Sabikui Bisco Vol 1; 3

Seperti yang Kau lihat, hutan jamur bermunculan di Gurun Besi, hanya sepuluh kilometer dari perbatasan barat. Aksi terorisme jamur telah dilaporkan di Gifu, Tagakushi, dan yang terbaru, Gunma, sejak awal Juni. Pihak berwenang Imihama mencurigai bahwa kejahatan itu dilakukan oleh satu orang dan telah meminta agar Gunma membagikan apa pun informasi yang mereka miliki mengenai si teroris. Namun, Prefektur Gunma telah mengumumkan bahwa teroris, salah satunya adalah Bisco Akaboshi, telah terbunuh di perbatasan selatan baru beberapa hari yang lalu, dan muncul pertanyaan apakah informasi palsu ini dirilis dengan sengaja, dan jika demikian, siapa yang harus disalahkan...?

Di ruangan gelap, televisi memancarkan cahaya pucat yang berkedip-kedip ke kulit wanita di ranjang rumah sakit. Dia adalah gabungan kecantikan dan kekuatan, anggota tubuhnya yang panjang dan elegan masih dengan lembut menonjol dengan otot halus, seperti macan kumbang. Wajahnya mulai lelah, tapi meski begitu, ekspresi tekad yang menggelitik muncul di matanya.

Namun, kecantikannya dirusak oleh Karat yang menutupi separuh tubuhnya, menempel di kulitnya seperti nasi yang dibakar. Dari paha kiri, itu merangkak ke atas tubuhnya, di atas dadanya dan ke atas, dengan lembut melingkari leher dan memberikan bayangan berwarna karat yang kejam di atas wajah sempurnanya. Dari satu pandangan di wajahnya, jelas bahwa penyakitnya sudah berada dalam tahap akhir.

Bulu matanya berkibar saat dia berkedip dan berbalik dari televisi, melepaskan infusnya. Dia bangkit dari tempat tidur dan berdiri tegak, membiarkan rambut hitam panjangnya jatuh tergerai di pinggangnya. Langkah kakinya yang telanjang bergema di sekitar ruangan saat dia berjalan ke sebuah tongkat yang bersandar di dinding dan mengambilnya dengan tangan. Itu adalah tongkat besi biasa, sedikit lebih dari batang logam heksagonal, hampir setinggi wanita itu sendiri dan beratnya lebih dari lima kilogram. Itu bukan senjata seorang wanita.

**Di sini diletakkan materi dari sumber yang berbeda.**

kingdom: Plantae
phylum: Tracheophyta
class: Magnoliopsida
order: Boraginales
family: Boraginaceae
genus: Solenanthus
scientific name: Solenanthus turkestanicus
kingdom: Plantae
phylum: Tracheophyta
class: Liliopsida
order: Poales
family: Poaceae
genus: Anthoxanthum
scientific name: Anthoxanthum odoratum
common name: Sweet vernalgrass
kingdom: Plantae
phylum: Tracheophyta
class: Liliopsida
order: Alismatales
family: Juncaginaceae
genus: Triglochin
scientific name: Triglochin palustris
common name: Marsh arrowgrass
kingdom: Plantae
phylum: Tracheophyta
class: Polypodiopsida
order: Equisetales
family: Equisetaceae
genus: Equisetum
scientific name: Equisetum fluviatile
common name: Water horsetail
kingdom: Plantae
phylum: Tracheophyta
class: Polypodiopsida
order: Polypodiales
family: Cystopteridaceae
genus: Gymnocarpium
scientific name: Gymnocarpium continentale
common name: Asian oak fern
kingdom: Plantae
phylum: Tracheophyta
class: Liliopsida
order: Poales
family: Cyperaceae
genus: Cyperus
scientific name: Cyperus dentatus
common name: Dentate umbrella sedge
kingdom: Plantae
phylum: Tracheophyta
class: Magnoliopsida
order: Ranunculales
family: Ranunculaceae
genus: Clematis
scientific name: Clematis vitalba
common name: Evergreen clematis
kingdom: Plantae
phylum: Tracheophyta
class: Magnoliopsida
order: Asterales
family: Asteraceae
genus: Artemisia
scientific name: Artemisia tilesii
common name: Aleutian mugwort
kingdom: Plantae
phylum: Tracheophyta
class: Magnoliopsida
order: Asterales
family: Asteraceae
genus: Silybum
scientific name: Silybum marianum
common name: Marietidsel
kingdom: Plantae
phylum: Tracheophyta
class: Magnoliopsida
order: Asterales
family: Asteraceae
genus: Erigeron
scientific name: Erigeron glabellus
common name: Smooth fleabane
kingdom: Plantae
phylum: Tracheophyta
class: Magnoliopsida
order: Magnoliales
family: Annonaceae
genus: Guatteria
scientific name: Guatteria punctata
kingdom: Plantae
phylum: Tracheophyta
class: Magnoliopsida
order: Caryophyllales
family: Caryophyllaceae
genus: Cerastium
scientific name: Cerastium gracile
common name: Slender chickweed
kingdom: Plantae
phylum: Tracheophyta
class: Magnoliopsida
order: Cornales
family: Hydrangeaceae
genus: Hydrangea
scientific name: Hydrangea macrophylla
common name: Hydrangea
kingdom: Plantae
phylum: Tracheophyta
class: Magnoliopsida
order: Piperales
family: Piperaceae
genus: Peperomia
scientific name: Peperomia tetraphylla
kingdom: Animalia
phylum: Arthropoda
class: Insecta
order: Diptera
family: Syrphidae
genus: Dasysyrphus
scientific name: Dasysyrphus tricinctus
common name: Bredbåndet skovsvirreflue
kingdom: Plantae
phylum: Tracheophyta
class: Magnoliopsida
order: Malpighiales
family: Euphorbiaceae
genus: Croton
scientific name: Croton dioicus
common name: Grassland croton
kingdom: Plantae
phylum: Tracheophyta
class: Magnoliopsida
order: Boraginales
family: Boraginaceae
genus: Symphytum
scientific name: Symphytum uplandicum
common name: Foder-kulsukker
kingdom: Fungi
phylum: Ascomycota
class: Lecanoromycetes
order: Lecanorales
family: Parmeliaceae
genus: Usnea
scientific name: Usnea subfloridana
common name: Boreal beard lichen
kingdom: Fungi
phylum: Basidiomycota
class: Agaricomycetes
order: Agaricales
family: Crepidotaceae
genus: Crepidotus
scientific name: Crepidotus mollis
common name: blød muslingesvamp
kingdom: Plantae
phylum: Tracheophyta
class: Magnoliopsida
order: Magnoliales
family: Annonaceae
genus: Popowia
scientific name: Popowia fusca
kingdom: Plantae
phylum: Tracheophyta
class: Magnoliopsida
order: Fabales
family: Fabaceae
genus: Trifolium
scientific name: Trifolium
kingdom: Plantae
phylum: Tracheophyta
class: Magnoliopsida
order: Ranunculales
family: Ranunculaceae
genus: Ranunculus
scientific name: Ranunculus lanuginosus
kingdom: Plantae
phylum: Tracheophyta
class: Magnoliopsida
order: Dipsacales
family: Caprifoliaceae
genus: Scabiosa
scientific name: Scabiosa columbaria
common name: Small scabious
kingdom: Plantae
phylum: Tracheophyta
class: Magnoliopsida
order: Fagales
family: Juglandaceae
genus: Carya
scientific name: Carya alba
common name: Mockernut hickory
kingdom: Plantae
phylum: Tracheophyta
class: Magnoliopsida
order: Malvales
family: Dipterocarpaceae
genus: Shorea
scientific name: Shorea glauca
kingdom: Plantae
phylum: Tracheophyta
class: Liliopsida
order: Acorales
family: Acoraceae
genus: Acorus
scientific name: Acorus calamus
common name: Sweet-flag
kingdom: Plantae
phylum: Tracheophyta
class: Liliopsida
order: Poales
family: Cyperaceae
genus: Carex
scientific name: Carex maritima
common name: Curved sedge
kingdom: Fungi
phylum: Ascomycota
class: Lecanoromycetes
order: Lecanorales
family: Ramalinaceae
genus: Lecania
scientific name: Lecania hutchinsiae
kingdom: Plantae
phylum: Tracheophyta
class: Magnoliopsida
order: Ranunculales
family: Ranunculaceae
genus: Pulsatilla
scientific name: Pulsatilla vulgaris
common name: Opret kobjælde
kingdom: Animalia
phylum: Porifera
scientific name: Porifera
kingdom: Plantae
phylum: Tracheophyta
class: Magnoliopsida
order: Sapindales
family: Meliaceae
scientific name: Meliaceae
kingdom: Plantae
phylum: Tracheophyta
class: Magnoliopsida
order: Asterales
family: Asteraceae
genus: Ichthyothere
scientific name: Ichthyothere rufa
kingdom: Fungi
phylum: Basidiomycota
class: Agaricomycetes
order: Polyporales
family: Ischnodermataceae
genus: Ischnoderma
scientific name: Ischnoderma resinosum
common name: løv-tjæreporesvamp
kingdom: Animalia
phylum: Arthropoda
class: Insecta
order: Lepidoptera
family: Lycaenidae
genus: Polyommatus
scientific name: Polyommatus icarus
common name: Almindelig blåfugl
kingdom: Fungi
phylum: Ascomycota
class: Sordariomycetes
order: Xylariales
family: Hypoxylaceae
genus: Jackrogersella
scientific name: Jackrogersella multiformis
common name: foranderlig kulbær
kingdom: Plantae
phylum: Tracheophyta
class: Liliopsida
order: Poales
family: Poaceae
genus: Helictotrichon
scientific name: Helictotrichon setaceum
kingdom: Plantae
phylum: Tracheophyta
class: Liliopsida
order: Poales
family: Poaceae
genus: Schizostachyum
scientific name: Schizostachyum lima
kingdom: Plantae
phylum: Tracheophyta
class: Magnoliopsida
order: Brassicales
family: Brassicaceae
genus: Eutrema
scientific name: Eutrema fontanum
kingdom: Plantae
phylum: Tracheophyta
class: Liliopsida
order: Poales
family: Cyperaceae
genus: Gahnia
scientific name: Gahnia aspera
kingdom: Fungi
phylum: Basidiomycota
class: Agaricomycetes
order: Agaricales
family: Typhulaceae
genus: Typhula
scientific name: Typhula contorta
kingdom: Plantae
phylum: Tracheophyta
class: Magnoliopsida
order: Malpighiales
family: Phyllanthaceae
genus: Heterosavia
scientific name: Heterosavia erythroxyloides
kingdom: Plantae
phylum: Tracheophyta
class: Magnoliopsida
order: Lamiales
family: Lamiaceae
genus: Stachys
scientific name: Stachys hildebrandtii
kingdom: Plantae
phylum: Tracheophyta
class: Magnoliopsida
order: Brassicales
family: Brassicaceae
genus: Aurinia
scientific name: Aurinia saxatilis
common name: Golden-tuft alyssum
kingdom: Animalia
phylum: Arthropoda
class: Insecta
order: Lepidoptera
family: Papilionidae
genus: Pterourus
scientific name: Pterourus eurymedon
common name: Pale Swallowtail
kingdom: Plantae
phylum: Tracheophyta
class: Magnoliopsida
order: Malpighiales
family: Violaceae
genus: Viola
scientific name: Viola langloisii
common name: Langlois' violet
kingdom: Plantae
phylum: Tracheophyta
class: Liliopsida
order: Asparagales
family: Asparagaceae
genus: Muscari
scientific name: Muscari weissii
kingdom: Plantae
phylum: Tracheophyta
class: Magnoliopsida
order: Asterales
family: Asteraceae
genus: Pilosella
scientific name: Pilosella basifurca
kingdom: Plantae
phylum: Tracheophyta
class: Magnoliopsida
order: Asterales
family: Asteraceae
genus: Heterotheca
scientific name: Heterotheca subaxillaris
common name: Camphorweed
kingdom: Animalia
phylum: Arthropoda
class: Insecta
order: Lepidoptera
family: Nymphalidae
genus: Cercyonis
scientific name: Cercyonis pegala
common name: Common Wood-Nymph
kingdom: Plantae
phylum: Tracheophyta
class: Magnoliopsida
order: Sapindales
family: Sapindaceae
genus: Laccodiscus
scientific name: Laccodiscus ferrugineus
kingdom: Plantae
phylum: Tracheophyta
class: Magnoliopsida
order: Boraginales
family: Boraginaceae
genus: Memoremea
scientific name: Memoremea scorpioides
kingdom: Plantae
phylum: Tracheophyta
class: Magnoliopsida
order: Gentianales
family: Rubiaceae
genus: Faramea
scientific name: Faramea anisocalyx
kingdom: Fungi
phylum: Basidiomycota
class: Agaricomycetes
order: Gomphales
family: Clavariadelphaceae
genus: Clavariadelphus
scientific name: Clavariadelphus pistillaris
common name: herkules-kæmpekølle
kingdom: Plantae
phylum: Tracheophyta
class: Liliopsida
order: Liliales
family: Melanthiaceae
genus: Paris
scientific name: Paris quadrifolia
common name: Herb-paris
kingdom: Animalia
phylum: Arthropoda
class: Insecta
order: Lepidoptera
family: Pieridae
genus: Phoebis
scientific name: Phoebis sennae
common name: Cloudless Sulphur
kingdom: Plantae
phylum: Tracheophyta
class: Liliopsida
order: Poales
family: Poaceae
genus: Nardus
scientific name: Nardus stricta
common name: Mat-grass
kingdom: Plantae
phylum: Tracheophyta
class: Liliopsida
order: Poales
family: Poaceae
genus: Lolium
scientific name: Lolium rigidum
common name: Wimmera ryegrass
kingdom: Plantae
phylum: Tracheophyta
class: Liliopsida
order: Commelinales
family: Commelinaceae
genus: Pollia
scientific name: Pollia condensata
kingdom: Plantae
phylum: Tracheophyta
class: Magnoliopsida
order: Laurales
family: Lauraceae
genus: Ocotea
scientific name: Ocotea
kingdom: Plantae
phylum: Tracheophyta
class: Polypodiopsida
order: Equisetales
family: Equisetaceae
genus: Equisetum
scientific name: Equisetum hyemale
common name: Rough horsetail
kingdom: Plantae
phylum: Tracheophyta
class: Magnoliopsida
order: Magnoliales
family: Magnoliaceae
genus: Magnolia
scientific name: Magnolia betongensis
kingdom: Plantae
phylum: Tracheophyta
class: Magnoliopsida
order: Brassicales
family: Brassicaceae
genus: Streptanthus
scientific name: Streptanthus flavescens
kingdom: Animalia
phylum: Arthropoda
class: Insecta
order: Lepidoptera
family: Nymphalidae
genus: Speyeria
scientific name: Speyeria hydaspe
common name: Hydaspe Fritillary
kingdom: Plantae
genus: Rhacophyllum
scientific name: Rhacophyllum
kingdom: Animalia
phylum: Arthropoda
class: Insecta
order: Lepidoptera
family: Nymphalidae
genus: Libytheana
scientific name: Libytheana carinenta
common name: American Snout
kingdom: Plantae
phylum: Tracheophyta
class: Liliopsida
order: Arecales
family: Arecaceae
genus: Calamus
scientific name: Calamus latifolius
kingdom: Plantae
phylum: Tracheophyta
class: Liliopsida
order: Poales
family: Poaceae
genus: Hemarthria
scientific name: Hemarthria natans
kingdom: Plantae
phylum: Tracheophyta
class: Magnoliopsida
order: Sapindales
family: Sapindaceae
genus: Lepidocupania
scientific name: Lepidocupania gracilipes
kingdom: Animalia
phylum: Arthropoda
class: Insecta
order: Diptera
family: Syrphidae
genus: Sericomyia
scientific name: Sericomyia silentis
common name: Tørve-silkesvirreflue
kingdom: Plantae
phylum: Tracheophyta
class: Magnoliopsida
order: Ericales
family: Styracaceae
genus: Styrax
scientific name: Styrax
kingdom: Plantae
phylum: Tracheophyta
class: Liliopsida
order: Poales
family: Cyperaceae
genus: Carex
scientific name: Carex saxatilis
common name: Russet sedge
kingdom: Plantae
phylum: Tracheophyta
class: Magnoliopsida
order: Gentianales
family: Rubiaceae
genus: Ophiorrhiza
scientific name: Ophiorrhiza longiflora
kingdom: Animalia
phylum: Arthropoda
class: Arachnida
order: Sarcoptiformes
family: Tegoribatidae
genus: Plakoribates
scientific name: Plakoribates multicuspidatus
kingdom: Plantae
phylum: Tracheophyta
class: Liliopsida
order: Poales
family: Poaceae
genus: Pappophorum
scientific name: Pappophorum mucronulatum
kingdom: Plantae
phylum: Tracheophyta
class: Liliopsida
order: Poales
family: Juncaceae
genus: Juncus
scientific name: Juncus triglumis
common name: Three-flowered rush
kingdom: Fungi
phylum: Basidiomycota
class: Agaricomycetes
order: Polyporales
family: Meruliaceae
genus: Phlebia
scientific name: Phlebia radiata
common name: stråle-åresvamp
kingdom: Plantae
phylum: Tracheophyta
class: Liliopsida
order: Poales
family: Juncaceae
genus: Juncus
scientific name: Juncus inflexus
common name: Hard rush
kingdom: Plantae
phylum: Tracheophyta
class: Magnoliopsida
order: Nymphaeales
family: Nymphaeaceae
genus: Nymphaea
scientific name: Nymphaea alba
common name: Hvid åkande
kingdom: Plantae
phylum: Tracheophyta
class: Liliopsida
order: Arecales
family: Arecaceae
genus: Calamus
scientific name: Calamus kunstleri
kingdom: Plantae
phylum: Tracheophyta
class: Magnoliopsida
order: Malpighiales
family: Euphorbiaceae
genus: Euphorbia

Tapi dia mengayunkannya dengan kelincahan luar biasa, menebas udara dengan kekuatan yang cukup untuk membuat tirai terbang. Ruangan itu mulai berderit dan mengerang, meskipun tongkat itu tidak terlalu banyak menyerempetnya. Lalu dia menarik napas dalam-dalam dan mengayunkannya lagi, dan lagi. Merobek udara, rambutnya berhamburan, seolah-olah menari-nari dengan marah, saat seluruh gedung bergetar ketakutan, sampai dia memberikan satu dorongan terakhir, berhenti hampir dua sentimeter dari monitor TV.

Pemberitahuan darurat muncul di berita. Reporter itu bergegas mengucapkan kata-katanya saat gambar jalanan di Imihama yang dipenuhi jamur muncul di layar, diselingi dengan rekaman buram si pelaku yang berambut merah saat dia melarikan diri melewati atap rumah.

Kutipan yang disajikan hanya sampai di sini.